So.. I just said MS Office integration is very doable. But whether it is the best thing to do is a different matter. I strongly believe you will serve your users better if you build a web-site that handles their data for them. This sort of tool however almost certainly becomes an "ongoing project". Often, even as an "ongoing project", the time saved by your users could still make it worth it. But sometimes, strategically, you want to give your users a poorer experience to control project costs. In that case the ActiveX Server I mentioned could be what you want.
Instead of using one big file, You should use a database. Yes, You can store various types of files like gifs in the database if You like to.
The file would not be human readable or accessible by non-technical users, but this is good.
The database would have a website that Your non-technical users would use to insert, update and get data from. They would be able to display it on the page or export it to csv (or even xls - it's not that hard, I've seen some csv->xls converters). You could look into some open standard document formats, I think it should be quite easy to output data with in it. Do not try to output in "doc" format (but You could try "docx"). You should be able to easily teach the users how to export their data to a CSV and upload it to the site, or they could use the web interface to insert the data if they like to.
If You will allow Your users to mess with the raw data, they will break it (i have tried that, You have no idea how those guys could do that). The only way to prevent it is to make a web form that only allows them to perform certain actions that You exactly know how that they should suppose to perform.
The database + web page solution is the good one. Using VB or pywin32 to script MSOffice will get You in so much trouble I cannot even imagine.
You could use gnuplot or some other graphics library to draw (pretty straightforward to implement, it does all the hard work for You).
I am afraid that the "quick" and dirty solution is tempting, but I only can say one thing: it will not be quick. In a few weeks You will find that hacking around with MSOffice scripting is messy, buggy and unreliable and the non-technical guys will hate it and say that in other companies they used to have a simple web panel that did that. Then You will find that You will not be able to ask about the scripting because everyone uses the web interfaces nowadays, as they are quite easy to implement and maintain.
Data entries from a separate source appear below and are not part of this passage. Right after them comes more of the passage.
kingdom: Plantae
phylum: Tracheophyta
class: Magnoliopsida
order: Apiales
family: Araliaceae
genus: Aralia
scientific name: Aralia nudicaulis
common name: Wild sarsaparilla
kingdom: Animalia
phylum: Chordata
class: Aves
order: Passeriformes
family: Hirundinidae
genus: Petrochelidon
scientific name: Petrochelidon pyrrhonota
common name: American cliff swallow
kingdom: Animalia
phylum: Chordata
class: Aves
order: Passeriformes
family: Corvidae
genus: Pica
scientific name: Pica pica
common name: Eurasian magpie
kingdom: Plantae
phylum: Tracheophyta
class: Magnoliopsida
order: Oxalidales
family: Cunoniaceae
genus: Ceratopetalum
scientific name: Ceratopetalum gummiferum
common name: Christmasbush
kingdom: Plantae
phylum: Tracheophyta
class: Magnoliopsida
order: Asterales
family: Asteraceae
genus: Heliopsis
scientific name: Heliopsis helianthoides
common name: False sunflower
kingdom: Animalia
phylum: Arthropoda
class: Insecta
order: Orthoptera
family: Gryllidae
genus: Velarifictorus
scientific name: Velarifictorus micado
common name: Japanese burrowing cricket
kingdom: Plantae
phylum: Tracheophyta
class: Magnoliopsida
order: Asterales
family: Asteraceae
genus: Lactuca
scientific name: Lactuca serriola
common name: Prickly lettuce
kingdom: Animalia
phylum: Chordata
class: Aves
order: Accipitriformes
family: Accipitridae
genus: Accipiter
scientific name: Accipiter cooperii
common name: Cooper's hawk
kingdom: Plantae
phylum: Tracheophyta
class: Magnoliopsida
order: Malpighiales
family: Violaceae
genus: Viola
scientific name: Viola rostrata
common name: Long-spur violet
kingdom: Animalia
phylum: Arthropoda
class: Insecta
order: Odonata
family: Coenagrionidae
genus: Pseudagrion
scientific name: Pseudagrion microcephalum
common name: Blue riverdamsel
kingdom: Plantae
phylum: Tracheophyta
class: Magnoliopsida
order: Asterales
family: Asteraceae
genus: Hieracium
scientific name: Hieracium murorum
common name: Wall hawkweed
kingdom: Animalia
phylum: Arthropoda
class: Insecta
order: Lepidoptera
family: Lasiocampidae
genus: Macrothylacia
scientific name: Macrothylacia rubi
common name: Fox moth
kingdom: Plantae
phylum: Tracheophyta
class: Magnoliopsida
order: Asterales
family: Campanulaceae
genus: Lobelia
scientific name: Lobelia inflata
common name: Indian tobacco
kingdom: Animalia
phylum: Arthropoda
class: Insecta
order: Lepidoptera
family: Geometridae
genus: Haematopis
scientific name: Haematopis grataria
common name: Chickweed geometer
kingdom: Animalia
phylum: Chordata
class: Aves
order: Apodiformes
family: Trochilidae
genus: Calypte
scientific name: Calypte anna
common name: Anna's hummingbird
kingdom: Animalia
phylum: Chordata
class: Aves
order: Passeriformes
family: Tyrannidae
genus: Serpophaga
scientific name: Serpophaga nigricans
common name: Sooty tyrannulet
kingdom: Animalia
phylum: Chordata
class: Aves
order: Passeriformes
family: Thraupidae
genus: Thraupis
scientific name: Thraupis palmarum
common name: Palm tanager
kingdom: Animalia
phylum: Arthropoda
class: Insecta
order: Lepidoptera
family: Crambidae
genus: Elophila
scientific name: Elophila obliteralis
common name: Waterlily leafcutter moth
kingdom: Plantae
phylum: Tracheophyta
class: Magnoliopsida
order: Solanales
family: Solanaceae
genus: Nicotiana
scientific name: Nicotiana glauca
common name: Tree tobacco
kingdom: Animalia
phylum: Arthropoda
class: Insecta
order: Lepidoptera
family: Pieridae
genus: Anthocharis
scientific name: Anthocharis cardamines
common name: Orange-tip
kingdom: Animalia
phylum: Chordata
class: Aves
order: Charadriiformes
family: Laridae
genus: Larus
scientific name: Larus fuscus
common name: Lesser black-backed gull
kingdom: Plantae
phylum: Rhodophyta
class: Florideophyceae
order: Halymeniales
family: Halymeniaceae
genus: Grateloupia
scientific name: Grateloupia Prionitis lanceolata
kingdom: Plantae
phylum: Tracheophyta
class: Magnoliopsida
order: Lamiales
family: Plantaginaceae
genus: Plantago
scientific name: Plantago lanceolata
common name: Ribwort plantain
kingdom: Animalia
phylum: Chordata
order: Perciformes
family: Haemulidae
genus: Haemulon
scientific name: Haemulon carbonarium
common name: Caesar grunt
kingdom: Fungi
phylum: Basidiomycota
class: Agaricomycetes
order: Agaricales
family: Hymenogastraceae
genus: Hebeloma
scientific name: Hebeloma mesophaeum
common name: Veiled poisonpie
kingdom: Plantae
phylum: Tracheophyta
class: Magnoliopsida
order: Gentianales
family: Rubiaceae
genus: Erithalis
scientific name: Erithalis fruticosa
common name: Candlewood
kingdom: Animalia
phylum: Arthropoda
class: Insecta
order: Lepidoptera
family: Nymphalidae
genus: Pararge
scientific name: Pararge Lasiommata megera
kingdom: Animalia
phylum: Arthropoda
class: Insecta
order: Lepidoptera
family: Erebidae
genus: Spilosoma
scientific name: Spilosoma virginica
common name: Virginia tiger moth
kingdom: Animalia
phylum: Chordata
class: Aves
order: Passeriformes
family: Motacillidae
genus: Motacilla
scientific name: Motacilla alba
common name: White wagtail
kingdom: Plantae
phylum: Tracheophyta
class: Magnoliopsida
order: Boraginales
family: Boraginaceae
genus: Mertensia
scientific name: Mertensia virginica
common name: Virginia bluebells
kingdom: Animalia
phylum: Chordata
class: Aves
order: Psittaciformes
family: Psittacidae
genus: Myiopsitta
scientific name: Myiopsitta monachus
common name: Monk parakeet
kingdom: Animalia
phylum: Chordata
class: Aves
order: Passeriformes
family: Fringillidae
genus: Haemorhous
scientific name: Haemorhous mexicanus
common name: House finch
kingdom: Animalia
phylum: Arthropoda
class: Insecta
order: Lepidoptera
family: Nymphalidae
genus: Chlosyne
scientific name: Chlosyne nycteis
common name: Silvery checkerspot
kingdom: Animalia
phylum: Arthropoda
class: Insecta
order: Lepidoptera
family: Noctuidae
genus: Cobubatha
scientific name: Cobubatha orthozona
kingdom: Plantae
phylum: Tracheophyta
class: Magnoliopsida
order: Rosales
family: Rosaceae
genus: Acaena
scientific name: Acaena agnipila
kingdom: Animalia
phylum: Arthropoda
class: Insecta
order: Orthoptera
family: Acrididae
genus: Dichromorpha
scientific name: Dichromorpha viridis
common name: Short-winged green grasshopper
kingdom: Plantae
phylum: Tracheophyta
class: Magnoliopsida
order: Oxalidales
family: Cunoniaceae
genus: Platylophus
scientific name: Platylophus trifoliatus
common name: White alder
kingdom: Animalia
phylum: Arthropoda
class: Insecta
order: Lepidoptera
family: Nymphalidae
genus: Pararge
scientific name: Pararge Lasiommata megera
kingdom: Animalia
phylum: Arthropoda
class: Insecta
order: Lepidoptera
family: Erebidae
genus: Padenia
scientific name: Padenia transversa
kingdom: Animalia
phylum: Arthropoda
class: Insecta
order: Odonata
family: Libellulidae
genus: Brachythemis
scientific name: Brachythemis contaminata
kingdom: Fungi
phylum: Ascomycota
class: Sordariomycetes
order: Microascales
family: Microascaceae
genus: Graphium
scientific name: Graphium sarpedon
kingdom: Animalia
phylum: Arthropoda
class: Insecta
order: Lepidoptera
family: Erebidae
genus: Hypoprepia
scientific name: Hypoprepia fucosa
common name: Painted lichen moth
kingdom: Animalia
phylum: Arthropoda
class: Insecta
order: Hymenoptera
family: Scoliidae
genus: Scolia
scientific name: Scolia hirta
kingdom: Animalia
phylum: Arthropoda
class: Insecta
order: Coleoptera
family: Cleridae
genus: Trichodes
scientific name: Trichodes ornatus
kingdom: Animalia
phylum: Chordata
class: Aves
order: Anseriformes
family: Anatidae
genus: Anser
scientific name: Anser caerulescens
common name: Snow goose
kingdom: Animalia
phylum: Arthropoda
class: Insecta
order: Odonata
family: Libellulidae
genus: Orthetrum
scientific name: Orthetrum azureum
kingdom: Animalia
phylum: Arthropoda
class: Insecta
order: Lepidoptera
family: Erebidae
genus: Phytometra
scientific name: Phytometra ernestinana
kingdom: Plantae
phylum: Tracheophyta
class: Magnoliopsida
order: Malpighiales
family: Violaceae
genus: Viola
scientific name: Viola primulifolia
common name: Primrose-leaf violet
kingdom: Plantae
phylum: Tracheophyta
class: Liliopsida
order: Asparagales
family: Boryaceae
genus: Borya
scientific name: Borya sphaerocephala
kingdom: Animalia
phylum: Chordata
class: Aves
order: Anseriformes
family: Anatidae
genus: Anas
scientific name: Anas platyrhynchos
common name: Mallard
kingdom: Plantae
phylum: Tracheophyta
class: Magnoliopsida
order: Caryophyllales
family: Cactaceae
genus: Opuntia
This is not a small project, it's a medium sized one, You need to remember this while writing it. It will take some time to do it and test it and You will have to add new features as the non-technical guys will start using it. I knew some passionate php teenagers who would be able to write this panel in a week, but as I understand You have some better resources so I hope You will come with a really reliable, modular, extensible solution with good usability and happy users.
Good luck!